企業の資金繰りとは

例えば皆さんが消費者金融から借金をしたとします。借金をすれば一時的に皆さんの元にお金が増えます。皆さんの生活は一時的に楽になるでしょう。ですがこれは考えなくてもわかることですが、借金をすれば当然後でその借金の返済義務に追われます。

ここで皆さんの収入が増えるなど、皆さんの生活の根本とも言える家計の状況が好転していれば、借金返済はそれほど苦にはならないでしょう。ですが逆に皆さんの家の家計が悪化していた場合、借金を返すことは困難となります。

借金返済の際には利息をつけて返済するのが普通です。最悪の場合、利息だけ支払っていくことで精一杯となってしまい、これだと借金の元本が減らず、延々と借金地獄が続くことになります。更にひどい場合は一社からの借金を返済するために、別の消費者金融に手を出してしまうケースです。

これも借金の根本的な解決にはならず、同じように延々と借金地獄にはまっていくことになります。最近皆さんがよく耳にするカード破産や自己破産といったニュースは、その多くがこうした悪循環に陥ってしまったものです。
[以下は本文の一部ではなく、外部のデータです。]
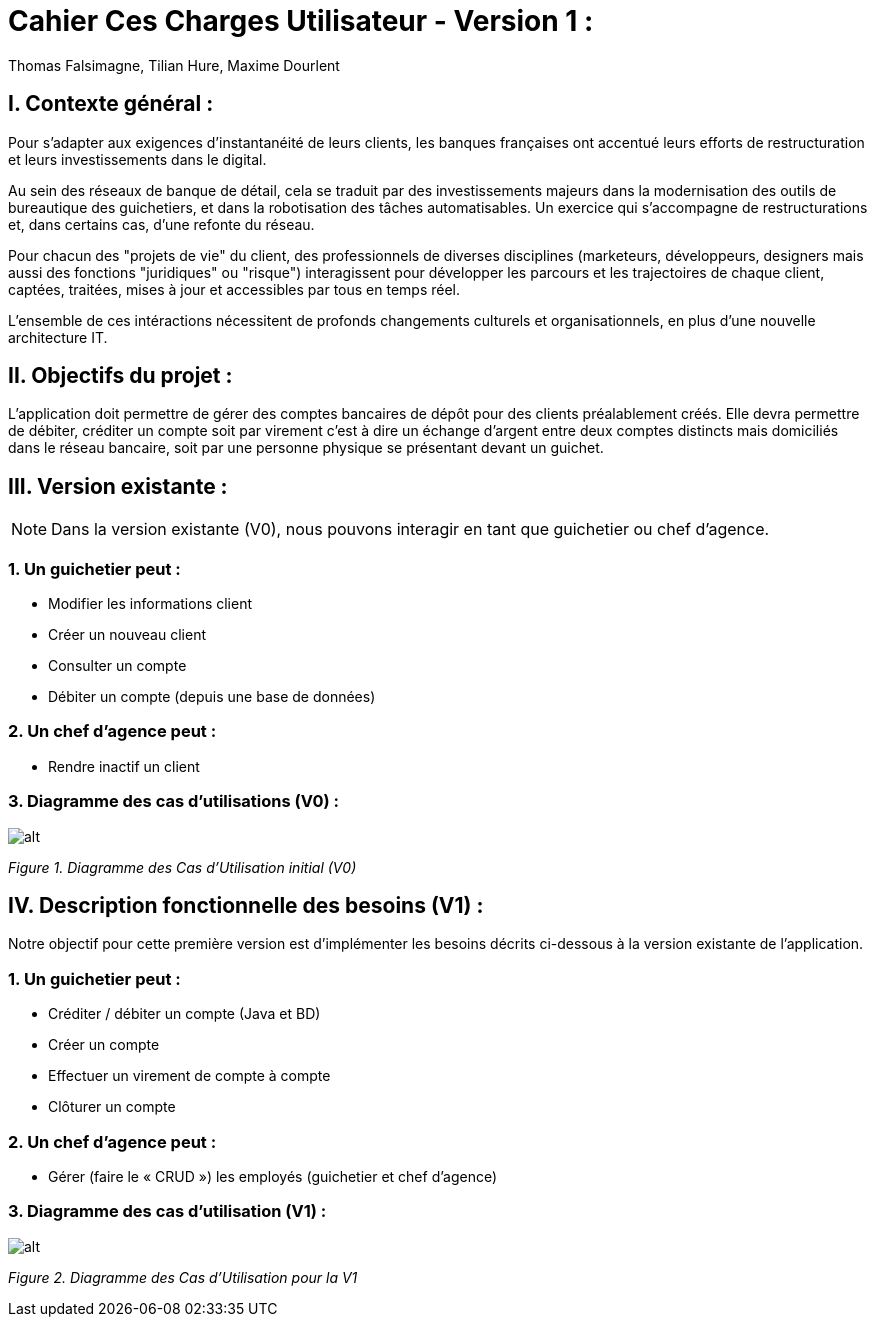 = Cahier Ces Charges Utilisateur - Version 1 :
Thomas Falsimagne, Tilian Hure, Maxime Dourlent

ifdef::env-github[]
:tip-caption: :bulb:
:note-caption: :information_source:
:important-caption: :heavy_exclamation_mark:
:caution-caption: :fire:
:warning-caption: :warning:
:experimental:
:toc:
endif::[]


[.text-justify]
== I. Contexte général :

Pour s’adapter aux exigences d’instantanéité de leurs clients, les banques françaises ont accentué leurs efforts de restructuration et leurs investissements dans le digital.

Au sein des réseaux de banque de détail, cela se traduit par des investissements majeurs dans la modernisation des outils de bureautique des guichetiers, et dans la robotisation des tâches automatisables. Un exercice qui s’accompagne de restructurations et, dans certains cas, d’une refonte du réseau.

Pour chacun des "projets de vie" du client, des professionnels de diverses disciplines (marketeurs, développeurs, designers mais aussi des fonctions "juridiques" ou "risque") interagissent pour développer les parcours et les trajectoires de chaque client, captées, traitées, mises à jour et accessibles par tous en temps réel.

L'ensemble de ces intéractions nécessitent de profonds changements culturels et organisationnels, en plus d’une nouvelle architecture IT. +


== II. Objectifs du projet :
[.text-justify]
L’application doit permettre de gérer des comptes bancaires de dépôt pour des clients préalablement créés. Elle devra permettre de débiter, créditer un compte soit par virement c’est à dire un échange d’argent entre deux comptes distincts mais domiciliés dans le réseau bancaire, soit par une personne physique se présentant devant un guichet. +


[.text-justify]
== III. Version existante :
[NOTE]
====
Dans la version existante (V0), nous pouvons interagir en tant que guichetier ou chef d'agence.
====

=== 1. Un guichetier peut :
* Modifier les informations client
* Créer un nouveau client
* Consulter un compte
* Débiter un compte (depuis une base de données)

=== 2. Un chef d'agence peut :
* Rendre inactif un client

=== 3. Diagramme des cas d'utilisations (V0) :
image::images/uc0.svg[alt]
[grey]#_Figure 1. Diagramme des Cas d’Utilisation initial (V0)_#


== IV. Description fonctionnelle des besoins (V1) : +
[.text-justify]
Notre objectif pour cette première version est d'implémenter les besoins décrits ci-dessous à la version existante de l'application.

=== 1. Un guichetier peut :
* Créditer / débiter un compte (Java et BD)
* Créer un compte
* Effectuer un virement de compte à compte
* Clôturer un compte

=== 2. Un chef d'agence peut :
* Gérer (faire le « CRUD ») les employés (guichetier et chef d’agence)

=== 3. Diagramme des cas d'utilisation (V1) :
image::images/uc1.png[alt]
[grey]#_Figure 2. Diagramme des Cas d’Utilisation pour la V1_#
このようなパターンに陥ることだけは絶対に避けなければなりません。

以上は個人による借り入れのケースでしたが、企業のケースとて同じことです。企業が資金繰りに困って、銀行などからの借り入れを行えば、短期的には資金繰りが改善することになります。ですが個人でお金を借りる場合と同様、企業の経営状況がそれでよくなるのならともかく、逆にそれでも企業の経営状況が好転しない場合、中長期的に見ればその借入金の返済が資金繰りを圧迫していくことになります。

従って借り入れは一時しのぎになりかねません。根本的な解決の手段にはなり得ないのです。企業の経営に参与する人は当然ながらこのことを頭に入れておく必要があります。
2008年のリーマンショックに端を発した世界同時不況の影響が、現在の日本にも及ぼしていると言えます。日本はまたもや出口の見えない不況に入り込んでしまった、とも言っていいでしょう。そんななか企業の資金義理が悪化した、そうして企業倒産に至ったというニュースはよく耳にします。

では一体どうしてこのような資金繰りの悪化という状況に陥ってしまうのでしょうか。
これには先にあげた不況による影響もさることながら、これ以外にも例えば業界の動向、或いは消費者需要の変化等といった企業の外部的な要素があります。

ですが企業の資金繰りを悪化させてしまう要因にはこれらの他に経営方針、設備投資、在庫管理、労務管理等の企業内部の要因、言い換えれば経営活動の中にも大きな要因が潜んでいることを忘れてはいけません。

寧ろこちらのほうに根元的な要因が潜んでいるケースが多く、言い換えれば不況等外部的に大きな変化があろうとも、内部の経営に関する問題に関してしっかり対応できていれば、外部的な要素がもたらす影響は最小限にとどめることができるとも言えます。

借金の返済

皆さんがもし消費者金融などから借金をするのなら、借金の返済をしていくことは勿論ですが、何故借金をするに至ったか、今までの消費生活に一体どんな問題があったかを見直していかなければなりません。

そうして生活の根本を見直さなければ借金を繰り返し、いずれは自分で自分の首を絞めることになります。企業を経営する場合も同様です。

企業が資金繰り悪化に至った真の原因と問題点を究明し、それに対処するべくこれまでの経営活動を見直していくことです。

このことなくしては企業経営に関する根本的な問題解決はないのです。